_TASK ITEM_: Could you write out every record below exactly, leaving out any pictures?

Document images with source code
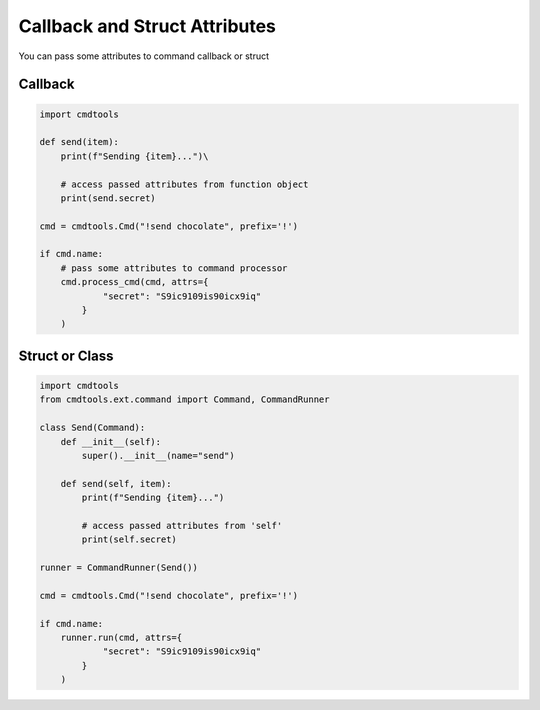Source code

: Callback and Struct Attributes
==============================

You can pass some attributes to command callback or struct

Callback
--------

.. code:: py
    
    import cmdtools
    
    def send(item):
        print(f"Sending {item}...")\
    
        # access passed attributes from function object
        print(send.secret)

    cmd = cmdtools.Cmd("!send chocolate", prefix='!')
    
    if cmd.name:
        # pass some attributes to command processor
        cmd.process_cmd(cmd, attrs={
                "secret": "S9ic9109is90icx9iq"
            }
        )

Struct or Class
---------------

.. code:: py

    import cmdtools
    from cmdtools.ext.command import Command, CommandRunner

    class Send(Command):
        def __init__(self):
            super().__init__(name="send")

        def send(self, item):
            print(f"Sending {item}...")
            
            # access passed attributes from 'self'
            print(self.secret)

    runner = CommandRunner(Send())

    cmd = cmdtools.Cmd("!send chocolate", prefix='!')

    if cmd.name:
        runner.run(cmd, attrs={
                "secret": "S9ic9109is90icx9iq"
            }
        )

_WRITTEN SOLUTION_:
Source code

: Callback and Struct Attributes
==============================

You can pass some attributes to command callback or struct

Callback
--------

.. code:: py
    
    import cmdtools
    
    def send(item):
        print(f"Sending {item}...")\
    
        # access passed attributes from function object
        print(send.secret)

    cmd = cmdtools.Cmd("!send chocolate", prefix='!')
    
    if cmd.name:
        # pass some attributes to command processor
        cmd.process_cmd(cmd, attrs={
                "secret": "S9ic9109is90icx9iq"
            }
        )

Struct or Class
---------------

.. code:: py

    import cmdtools
    from cmdtools.ext.command import Command, CommandRunner

    class Send(Command):
        def __init__(self):
            super().__init__(name="send")

        def send(self, item):
            print(f"Sending {item}...")
            
            # access passed attributes from 'self'
            print(self.secret)

    runner = CommandRunner(Send())

    cmd = cmdtools.Cmd("!send chocolate", prefix='!')

    if cmd.name:
        runner.run(cmd, attrs={
                "secret": "S9ic9109is90icx9iq"
            }
        )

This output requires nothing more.